Compile error in debug

Hi,

I’m working with OptiX 7.1 and encountered an issue in the OptiX JIT compiler when used in conjunction with nvcc debug infos. The problem occurred when trying to use Nsight Visual Studio Edition to debug my OptiX code. I used the advised nvcc flag “-G” to generate my ptx (see post Debugging Optix 7.1 with Nsight), and then set the module compile options optLevel and debugLevel to OPTIX_COMPILE_OPTIMIZATION_LEVEL_0 and OPTIX_COMPILE_DEBUG_LEVEL_LINEINFO respectively. When doing so though, the function optixModuleCreateFromPTX fails with the following error message:

COMPILE ERROR: Malformed PTX input. See compile details for more information. Error: Found an indirect function call in function : path/to/my/cuda/file.cu:line#:char#

This error points to a variable declaration of type MyStruct structs_buffer[10], where MyStruct is defined as follows:

struct MyStruct {
    __device__ MyStruct() {}
    float field0, field1;
};

If on the other hand I declare a single variable of type MyStruct, the JIT compiler doesn’t complain. As mentioned, this only happens with the -G flag, no matter what the OptiX compile options are. After digging into the ptx, I noticed that the code generated by nvcc when using the -G compiler flag was indeed indirectly calling the default constructor of MyStruct, whereas when creating a single variable, a simple direct call is made (qhich is kind of the obvious choice I would have guessed). Here is the concerning ptx code for the indirect call case:

// ... code before
mov.u64 	%rd10, _ZN9Imath_2_46Color3IfEC1Ev;
mov.u64 	%rd11, %rd10;
st.u64 	[%SP+0], %rd11;
// ... later
ld.u64 	%rd16, [%SP+0];
.param .b64 param0;
st.param.b64	[param0+0], %rd18;
prototype_210 : .callprototype ()_ (.param .b64 _) ;
call 
%rd16, 
(
param0
)
, prototype_210;

So my first question is, why on earth does nvcc generates such crazy code when compiling with debug infos? I understand that it doesn’t do any optimization when using the -G flag, but it seems quite crazy to generate such code in the first place. It might not be an issue when debugging plain cuda, but since OptiX doesn’t support indirect calls, it is quite problematic.
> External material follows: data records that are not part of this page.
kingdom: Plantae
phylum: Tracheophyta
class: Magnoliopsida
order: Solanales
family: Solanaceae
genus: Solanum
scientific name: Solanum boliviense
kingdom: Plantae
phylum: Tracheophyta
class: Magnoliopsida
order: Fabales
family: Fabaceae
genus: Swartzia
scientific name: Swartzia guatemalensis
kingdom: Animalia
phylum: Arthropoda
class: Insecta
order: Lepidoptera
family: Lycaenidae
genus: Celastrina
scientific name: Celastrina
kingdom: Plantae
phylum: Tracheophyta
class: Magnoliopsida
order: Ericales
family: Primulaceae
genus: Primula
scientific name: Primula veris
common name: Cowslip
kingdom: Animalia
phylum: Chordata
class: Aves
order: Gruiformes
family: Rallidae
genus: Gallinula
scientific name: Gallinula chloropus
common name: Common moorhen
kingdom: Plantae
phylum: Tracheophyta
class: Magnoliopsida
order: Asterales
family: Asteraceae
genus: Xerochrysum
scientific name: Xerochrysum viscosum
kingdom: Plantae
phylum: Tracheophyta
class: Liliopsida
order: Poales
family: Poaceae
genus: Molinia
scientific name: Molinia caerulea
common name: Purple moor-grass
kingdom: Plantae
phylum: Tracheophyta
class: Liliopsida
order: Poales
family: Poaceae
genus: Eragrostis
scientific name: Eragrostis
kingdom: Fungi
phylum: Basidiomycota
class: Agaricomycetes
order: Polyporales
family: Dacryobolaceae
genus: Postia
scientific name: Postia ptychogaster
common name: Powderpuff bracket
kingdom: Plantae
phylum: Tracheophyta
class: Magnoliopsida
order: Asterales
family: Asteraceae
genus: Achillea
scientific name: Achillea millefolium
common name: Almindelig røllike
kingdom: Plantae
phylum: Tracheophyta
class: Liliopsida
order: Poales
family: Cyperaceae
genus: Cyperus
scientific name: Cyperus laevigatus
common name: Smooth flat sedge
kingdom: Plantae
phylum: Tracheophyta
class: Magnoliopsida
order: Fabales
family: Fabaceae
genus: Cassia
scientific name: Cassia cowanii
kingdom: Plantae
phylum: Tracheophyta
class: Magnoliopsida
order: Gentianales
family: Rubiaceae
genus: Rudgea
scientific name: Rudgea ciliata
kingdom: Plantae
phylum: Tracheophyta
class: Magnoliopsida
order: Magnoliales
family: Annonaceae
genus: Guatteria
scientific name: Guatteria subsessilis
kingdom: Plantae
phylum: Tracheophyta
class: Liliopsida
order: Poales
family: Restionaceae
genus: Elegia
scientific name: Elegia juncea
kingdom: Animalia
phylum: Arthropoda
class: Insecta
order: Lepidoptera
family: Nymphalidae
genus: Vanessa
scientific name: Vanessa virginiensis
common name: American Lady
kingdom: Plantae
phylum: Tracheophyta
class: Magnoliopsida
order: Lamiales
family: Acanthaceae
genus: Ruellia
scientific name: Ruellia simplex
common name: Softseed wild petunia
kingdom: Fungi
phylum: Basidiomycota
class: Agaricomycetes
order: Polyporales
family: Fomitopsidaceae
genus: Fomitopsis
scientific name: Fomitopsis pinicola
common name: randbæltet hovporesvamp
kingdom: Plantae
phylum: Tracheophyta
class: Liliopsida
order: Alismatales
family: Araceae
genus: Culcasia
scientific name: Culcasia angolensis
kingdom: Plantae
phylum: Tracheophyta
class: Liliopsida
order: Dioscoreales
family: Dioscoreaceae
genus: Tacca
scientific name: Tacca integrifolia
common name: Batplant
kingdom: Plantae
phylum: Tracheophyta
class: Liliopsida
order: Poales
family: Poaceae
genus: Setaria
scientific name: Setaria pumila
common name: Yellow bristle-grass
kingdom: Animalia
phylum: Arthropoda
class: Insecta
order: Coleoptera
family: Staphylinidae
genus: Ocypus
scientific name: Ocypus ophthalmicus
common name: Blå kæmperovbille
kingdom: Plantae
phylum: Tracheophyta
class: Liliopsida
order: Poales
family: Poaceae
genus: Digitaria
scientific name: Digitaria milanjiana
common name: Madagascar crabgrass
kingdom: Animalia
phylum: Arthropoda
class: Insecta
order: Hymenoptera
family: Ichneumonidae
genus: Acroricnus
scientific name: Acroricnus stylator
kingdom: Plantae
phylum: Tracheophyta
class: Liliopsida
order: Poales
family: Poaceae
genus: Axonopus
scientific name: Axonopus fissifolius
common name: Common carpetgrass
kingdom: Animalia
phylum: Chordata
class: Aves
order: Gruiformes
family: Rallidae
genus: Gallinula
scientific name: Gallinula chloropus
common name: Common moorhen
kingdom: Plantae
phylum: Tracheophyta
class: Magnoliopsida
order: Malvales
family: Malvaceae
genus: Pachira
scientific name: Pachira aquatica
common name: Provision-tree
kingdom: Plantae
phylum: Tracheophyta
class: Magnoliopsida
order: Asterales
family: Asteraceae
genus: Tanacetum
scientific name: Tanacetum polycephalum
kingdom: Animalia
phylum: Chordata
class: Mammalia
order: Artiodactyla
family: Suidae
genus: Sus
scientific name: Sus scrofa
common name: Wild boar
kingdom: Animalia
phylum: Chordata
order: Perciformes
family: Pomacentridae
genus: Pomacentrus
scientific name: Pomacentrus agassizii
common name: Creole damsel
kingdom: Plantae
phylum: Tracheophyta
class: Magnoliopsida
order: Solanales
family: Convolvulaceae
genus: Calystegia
And my other question would be how to fix this on my side ? I can’t step through my program without the -G flag, but maybe there is another nvcc flag that would prevent indirect calls from being generated ?

My current workaround for this is to bypass the default constructor from being called on the array:

char plain_buffer[10 * sizeof(MyStruct)];
MyStruct* structs_buffer = (MyStruct*)plain_buffer;

But you’ll admit that this is quite ugly and error prone…

I hope this can be fixed and that inspecting locals will soon be available in OptiX, but it is already great to be able to step through the program. :)

Cheers,
Benoit R.

OptiX still doesn’t handle PTX files translated with the NVCC device code debug information --device-debug or -G.
That is being worked on. Please compile all OptiX PTX targets without these NVCC debug options.

For Nsight Compute profiling, use OPTIX_COMPILE_OPTIMIZATION_LEVEL_3 and OPTIX_COMPILE_DEBUG_LEVEL_LINEINFO.

For Nsight Visual Studio Edition or cuda-gdb debugging use OPTIX_COMPILE_OPTIMIZATION_LEVEL_0 and OPTIX_COMPILE_DEBUG_LEVEL_LINEINFO.

The OptiX input PTX source is not really representative of what the final SASS microcode is actually doing.
OptiX contains a PTX parser and compiler and effectively rewrites the PTX input. After that there is the CUDA PTX assembler and microcode generator inside the CUDA driver.
The line-info is working good enough to see what SASS code comes from what CUDA line inside the Nsight Compute profiler.
As said, better debugging support for OptiX 7 is being worked on.

BTW, which CUDA Toolkit version are you using?

Generally the newer the OptiX SDK version and display driver, the better. Maybe upgrade to OptiX 7.2.0 which support CUDA 11.1 and requires 456.71 display drivers under Windows resp. 455.28 under Linux.

I’m not able to step through the program when just using the OptiX compile flags. I’m currently using Cuda 10.1. I will see if upgrading to OptiX 7.2 helps, thanks for the quick reply.

No, it won’t. I was just saying that because if you complain about the compiled PTX code, that is purely CUDA toolkit related and with OptiX 7.2.0 you’d be on the safe side with the newest available CUDA 11.1 version which might generate different code.
As said full CUDA debugging functionality has never been supported in OptiX and is still being worked on.